Problema A: Según el texto sobre las áreas protegidas de Paraguay, ¿cuánto durará la formación en el primer instituto de guardaparques del país?
Problema B: Copia sin cambios el texto sobre las áreas protegidas de Paraguay, desde "Rafael Sosa Brizuela, director" hasta "de gran extensión.", con ambos fragmentos incluidos.

Texto proporcionado:
———
A días de conmemorarse el Día de los Parques Nacionales, la Dirección de Áreas Silvestres Protegidas del Ministerio del Ambiente y Desarrollo Sostenible (Mades) destacó los avances y desafíos que enfrenta el país para conservar sus ecosistemas. Actualmente, Paraguay cuenta con aproximadamente 2,4 millones de hectáreas bajo protección, distribuidas entre áreas públicas y privadas dentro del Sistema Nacional de Áreas Silvestres Protegidas (Sinasip).
Rafael Sosa Brizuela, director de Áreas Silvestres Protegidas del Mades, explicó a InfoNegocios que el trabajo actual está enfocado en fortalecer la gestión de estos territorios mediante infraestructura, capacitación y herramientas tecnológicas que permitan mejorar el control y monitoreo de zonas de gran extensión.
“Tenemos una superficie muy importante bajo conservación y uno de los grandes desafíos históricos es la cantidad de personal disponible para custodiar estas áreas”, señaló. En ese sentido, indicó que, ante la dificultad de incrementar rápidamente el número de guardaparques, la estrategia apunta a dotarlos de mejores recursos tecnológicos.
Entre las herramientas incorporadas se encuentran los drones y sistemas modernos de vigilancia. Además, guardaparques paraguayos están siendo capacitados en el exterior para convertirse en instructores y replicar esos conocimientos dentro del país. “Estamos trabajando con un sistema de formadores de formadores, donde quienes reciben capacitación pueden preparar posteriormente a sus compañeros”, explicó.
Uno de los proyectos considerados clave para profesionalizar esta actividad es la creación del primer instituto de formación de guardaparques del país. Según Sosa Brizuela, la sede ya cuenta con infraestructura disponible y la malla curricular fue aprobada por el Ministerio de Educación, por lo que se espera iniciar el primer año lectivo próximamente.
La formación tendrá una duración de cuatro años y busca convertir al guardaparque en una profesión con mayor reconocimiento y oportunidades laborales. “Antes era una formación más empírica. Hoy estamos generando una carrera que permita preparar técnicos especializados en conservación”, comentó.
El director también destacó el vínculo entre conservación y desarrollo económico. En ese contexto, mencionó que las áreas protegidas representan importantes reservorios de carbono y cumplen un papel estratégico frente al crecimiento de las actividades productivas.
“No se puede hablar de sostenibilidad sin trabajar con el sector privado. La producción debe avanzar, pero dentro de un marco sostenible”, afirmó. En ese sentido, explicó que existen iniciativas como los Paisajes de Producción Protegida (PPP), donde productores agropecuarios trabajan bajo prácticas compatibles con la conservación de la biodiversidad.
Uno de los ejemplos es el trabajo realizado para la protección del yaguareté, donde se busca que la actividad ganadera pueda convivir con la presencia de fauna silvestre. “Durante mucho tiempo se veía al productor como un problema, pero hay muchos productores que están haciendo un trabajo sostenible y obteniendo beneficios económicos”, sostuvo.
———
Registros de datos:
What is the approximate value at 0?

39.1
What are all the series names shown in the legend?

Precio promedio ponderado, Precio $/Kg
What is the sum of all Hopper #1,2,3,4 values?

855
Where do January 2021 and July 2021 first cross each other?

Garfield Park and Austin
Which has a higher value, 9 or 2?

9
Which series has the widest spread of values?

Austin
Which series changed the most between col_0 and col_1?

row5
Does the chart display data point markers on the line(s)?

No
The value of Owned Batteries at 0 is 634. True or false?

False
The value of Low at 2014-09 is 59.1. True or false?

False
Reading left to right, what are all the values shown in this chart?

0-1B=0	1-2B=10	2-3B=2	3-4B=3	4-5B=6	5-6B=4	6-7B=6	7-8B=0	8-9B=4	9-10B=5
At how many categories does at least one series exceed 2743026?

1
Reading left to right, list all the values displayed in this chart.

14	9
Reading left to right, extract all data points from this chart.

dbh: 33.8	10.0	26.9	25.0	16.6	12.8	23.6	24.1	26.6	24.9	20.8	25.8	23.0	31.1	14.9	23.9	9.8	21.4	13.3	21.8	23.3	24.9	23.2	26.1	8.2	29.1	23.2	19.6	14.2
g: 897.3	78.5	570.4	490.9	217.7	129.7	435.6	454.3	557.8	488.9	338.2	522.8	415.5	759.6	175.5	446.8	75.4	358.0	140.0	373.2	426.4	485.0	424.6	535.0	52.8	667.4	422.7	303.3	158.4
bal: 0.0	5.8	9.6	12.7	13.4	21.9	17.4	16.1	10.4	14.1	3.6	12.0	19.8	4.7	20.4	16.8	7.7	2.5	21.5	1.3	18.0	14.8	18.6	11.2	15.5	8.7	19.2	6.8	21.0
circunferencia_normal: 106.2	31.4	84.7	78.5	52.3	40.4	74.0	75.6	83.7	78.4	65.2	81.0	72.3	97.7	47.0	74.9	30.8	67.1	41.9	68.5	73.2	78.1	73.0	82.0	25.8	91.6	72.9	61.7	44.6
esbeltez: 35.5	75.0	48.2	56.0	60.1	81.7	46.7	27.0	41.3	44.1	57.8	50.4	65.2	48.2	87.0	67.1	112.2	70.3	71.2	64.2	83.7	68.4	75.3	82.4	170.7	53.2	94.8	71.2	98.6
———
Solución A: Cuatro años.

Solución B:
Rafael Sosa Brizuela, director de Áreas Silvestres Protegidas del Mades, explicó a InfoNegocios que el trabajo actual está enfocado en fortalecer la gestión de estos territorios mediante infraestructura, capacitación y herramientas tecnológicas que permitan mejorar el control y monitoreo de zonas de gran extensión.